Genii Weblog


Civility in critiquing the ideas of others is no vice. Rudeness in defending your own ideas is no virtue.


Fri 21 Jul 2017, 03:56 PM
Most IBM Notes/Domino customers who have used the product for a number of years have vast stores of data, but when they want to try to glean new insights, they are stymied by how to handle the data mining. Simple fields which map well to views are easy to extract, and are often relatively "clean", meaning that the value is what the value says it should be. But real applications, especially those built for internal use, often reflect a far more complex set of relationships. They may use parent-child hierarchies, doclinks, lookups to other databases. They may also contain information stored in multi-value fields or rich text fields that require manipulation and cleanup. 
 
While there are a number of techniques available from DXL to data scraping, it can quickly become programming intensive to find information and put it together. With this in mind, we have built a fairly easy database using the Midas LSX engine to extract, correlate and prepare data from different sources and build a result which does not always have a one-to-one correspondence with Notes documents. The main virtue of this approach is the ease with which you can ask questions and put together sources. If you decide you have something wrong or need something else, it takes just a minute to remove or add it.
 
I wanted to show how this works with an existing application used over a period of years by fairly sophisticated Notes users. I chose as a source the IBM Business Partner forums, because they are  widely available and familiar. One of the different uses for these forums over several years was to allow partners to file Possible Bug reports, which IBMers could monitor and use to create SPRs and so forth.
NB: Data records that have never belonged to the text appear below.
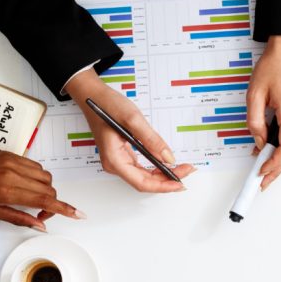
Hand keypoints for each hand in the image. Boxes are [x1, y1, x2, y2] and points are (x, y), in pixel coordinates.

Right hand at [66, 70, 194, 191]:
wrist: (92, 95)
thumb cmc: (106, 105)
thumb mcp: (133, 119)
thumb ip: (152, 140)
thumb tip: (169, 158)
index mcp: (114, 160)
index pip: (142, 183)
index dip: (163, 185)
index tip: (180, 182)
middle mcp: (115, 164)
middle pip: (145, 182)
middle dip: (168, 180)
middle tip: (187, 171)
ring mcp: (118, 161)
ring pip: (145, 177)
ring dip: (164, 175)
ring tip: (182, 169)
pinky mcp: (123, 155)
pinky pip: (142, 168)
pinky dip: (157, 168)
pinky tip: (169, 165)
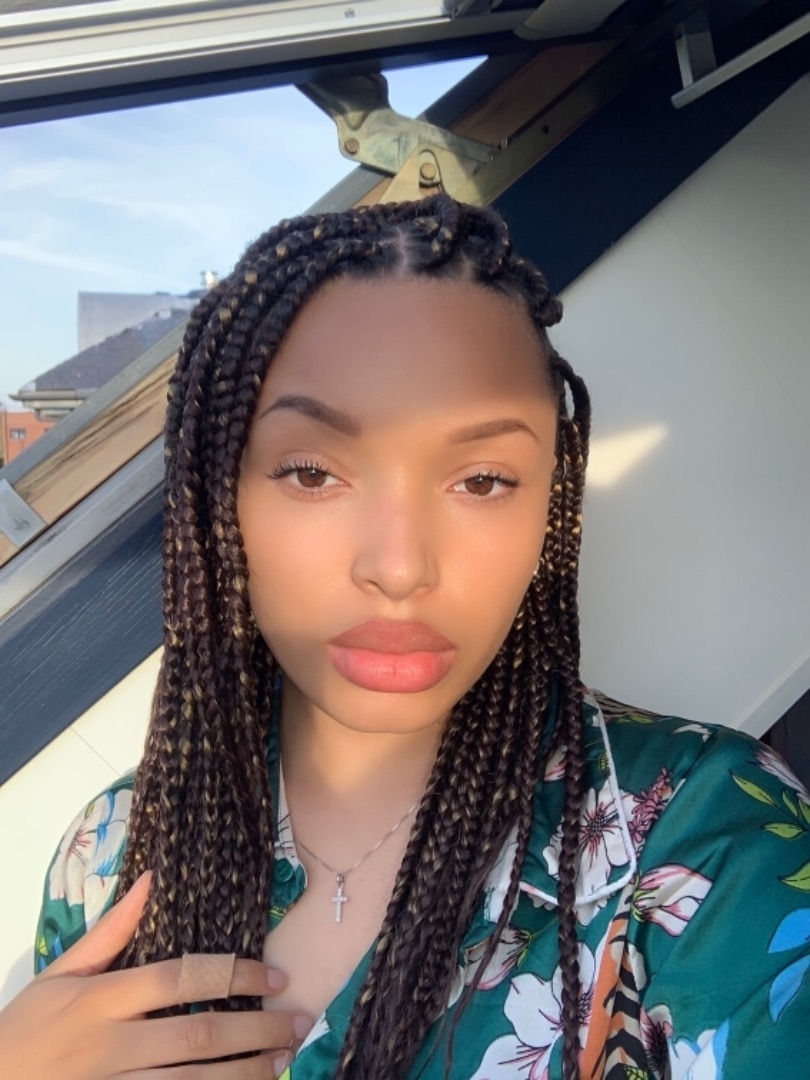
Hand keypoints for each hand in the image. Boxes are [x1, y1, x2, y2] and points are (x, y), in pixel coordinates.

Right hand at [0, 873, 311, 1078]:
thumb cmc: (25, 1030)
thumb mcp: (58, 974)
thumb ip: (110, 931)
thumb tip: (151, 880)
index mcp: (101, 1000)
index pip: (180, 978)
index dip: (233, 975)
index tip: (275, 977)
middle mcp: (112, 1045)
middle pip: (198, 1036)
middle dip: (256, 1030)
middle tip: (298, 1023)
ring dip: (245, 1074)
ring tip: (283, 1062)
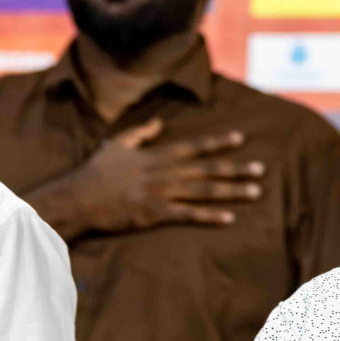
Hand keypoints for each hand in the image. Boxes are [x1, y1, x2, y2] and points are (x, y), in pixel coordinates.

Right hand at [66, 118, 265, 233]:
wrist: (78, 198)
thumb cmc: (95, 173)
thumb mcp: (116, 145)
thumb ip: (141, 133)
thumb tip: (160, 123)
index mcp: (157, 156)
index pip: (194, 146)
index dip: (218, 142)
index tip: (240, 138)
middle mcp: (164, 172)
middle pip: (207, 169)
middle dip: (236, 169)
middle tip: (261, 170)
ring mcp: (161, 193)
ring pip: (204, 191)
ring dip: (231, 191)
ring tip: (255, 192)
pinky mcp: (155, 214)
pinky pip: (188, 215)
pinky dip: (210, 216)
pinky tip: (229, 218)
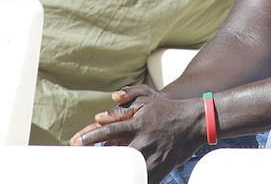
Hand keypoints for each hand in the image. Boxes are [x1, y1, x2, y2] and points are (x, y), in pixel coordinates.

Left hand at [72, 85, 205, 182]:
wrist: (195, 120)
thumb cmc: (168, 109)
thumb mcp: (149, 98)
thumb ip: (130, 95)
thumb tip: (113, 97)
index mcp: (137, 122)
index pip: (109, 130)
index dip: (91, 137)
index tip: (75, 143)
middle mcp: (143, 138)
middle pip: (117, 153)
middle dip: (101, 161)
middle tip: (85, 168)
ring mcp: (153, 153)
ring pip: (132, 168)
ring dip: (118, 174)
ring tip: (104, 178)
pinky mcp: (162, 164)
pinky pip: (148, 177)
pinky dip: (139, 180)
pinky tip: (129, 181)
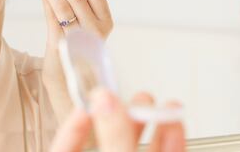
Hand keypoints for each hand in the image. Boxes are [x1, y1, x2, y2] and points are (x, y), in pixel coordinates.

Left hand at [37, 0, 112, 122]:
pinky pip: (52, 17)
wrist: (69, 82)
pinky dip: (46, 0)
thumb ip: (77, 4)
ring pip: (64, 5)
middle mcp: (96, 30)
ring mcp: (80, 38)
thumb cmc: (77, 50)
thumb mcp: (83, 25)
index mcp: (106, 22)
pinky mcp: (63, 45)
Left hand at [50, 88, 185, 151]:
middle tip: (121, 93)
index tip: (85, 104)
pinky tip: (174, 123)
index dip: (72, 125)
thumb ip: (112, 140)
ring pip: (139, 148)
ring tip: (151, 101)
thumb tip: (104, 101)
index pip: (65, 149)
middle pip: (108, 141)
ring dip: (149, 122)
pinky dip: (172, 141)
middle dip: (118, 114)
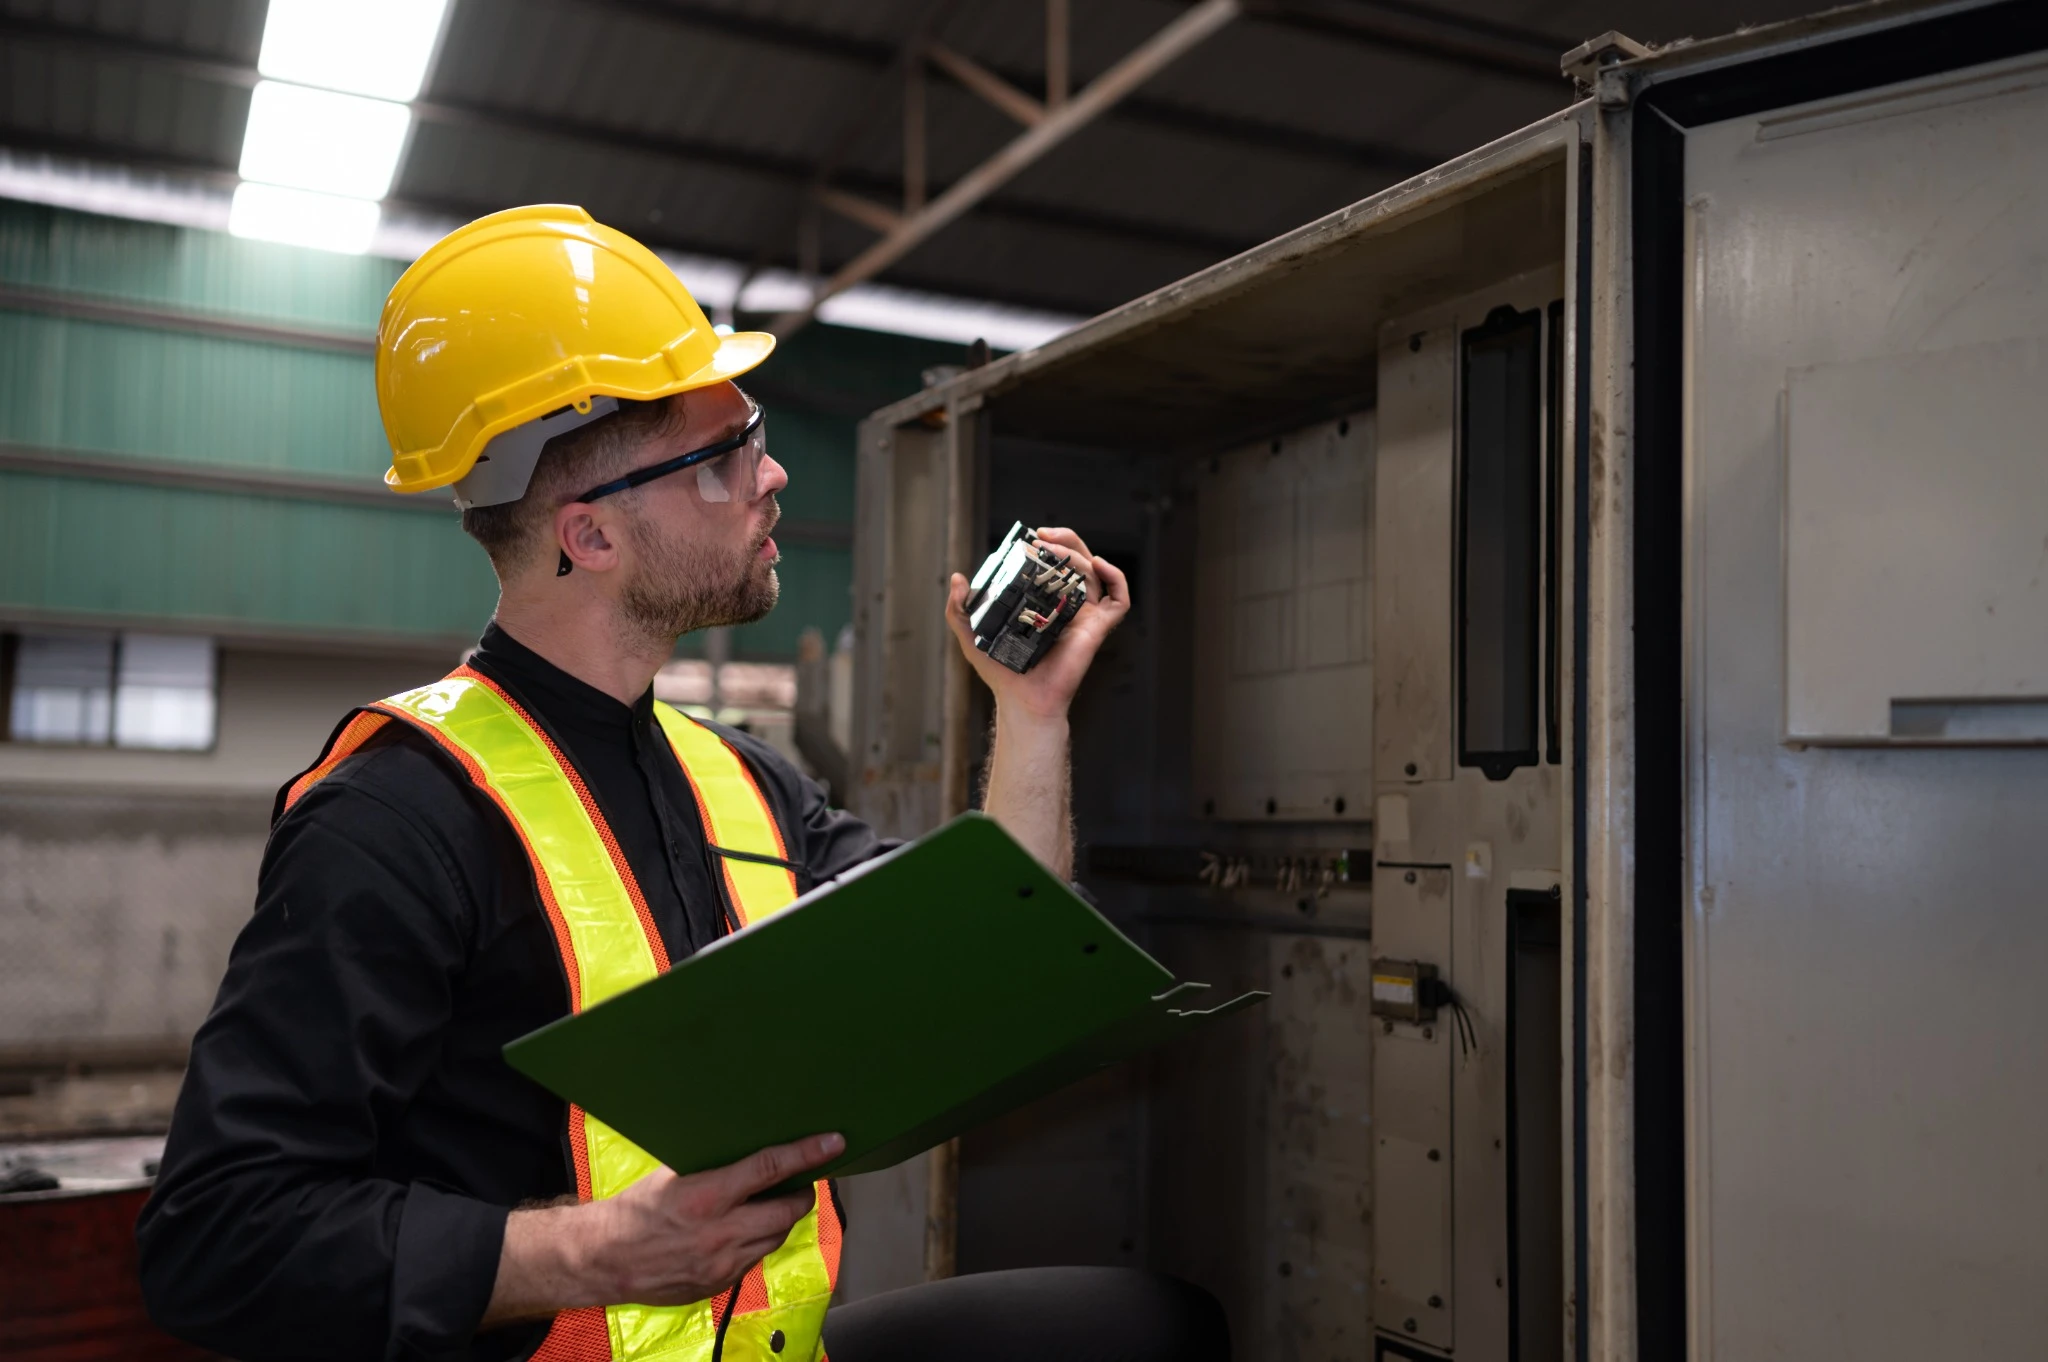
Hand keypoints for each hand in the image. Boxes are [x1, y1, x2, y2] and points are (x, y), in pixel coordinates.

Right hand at [482, 1132, 843, 1323]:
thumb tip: (751, 1151)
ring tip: (773, 1205)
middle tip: (802, 1181)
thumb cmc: (635, 1209)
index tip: (834, 1143)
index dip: (807, 1154)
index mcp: (706, 1196)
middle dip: (801, 1194)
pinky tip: (745, 1231)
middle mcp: (720, 1233)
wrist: (604, 1259)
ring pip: (775, 1239)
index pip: (770, 1168)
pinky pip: (753, 1260)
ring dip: (780, 1221)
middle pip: (786, 1212)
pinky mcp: (718, 1285)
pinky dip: (757, 1242)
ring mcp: (722, 1264)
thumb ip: (714, 1169)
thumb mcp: (673, 1175)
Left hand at [945, 527, 1130, 721]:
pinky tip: (1098, 563)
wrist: (1022, 700)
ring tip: (1052, 549)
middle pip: (1077, 560)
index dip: (1047, 546)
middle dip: (1065, 540)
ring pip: (1093, 571)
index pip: (1052, 565)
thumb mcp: (971, 635)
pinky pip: (1119, 599)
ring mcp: (1084, 615)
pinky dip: (1116, 576)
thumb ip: (959, 609)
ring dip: (1077, 552)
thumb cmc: (1001, 673)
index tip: (1029, 538)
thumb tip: (958, 579)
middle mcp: (1067, 605)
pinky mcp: (1098, 627)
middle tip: (1041, 536)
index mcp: (1043, 603)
In this brief video, I pose five questions of this fairly simple application. Imagine how you could use a similar application to delve into your company's data. 
 
 
Note that I don't talk much in the video about data cleaning, but if you look at the image below, note that the column F (first red arrow) is derived automatically by Midas as a boolean from column G (second red arrow). We have some data cleaning built in as options, but are also looking at ways to provide custom data cleaning and normalization for individual items. While it is inevitable that some data cleaning will be done after the data is loaded into data analysis or data visualization software, the cleaner it can be the better, as 80% of all time doing data analytics is preparing and cleaning and normalization the data. We are eager to discuss with customers how we can minimize that costly effort.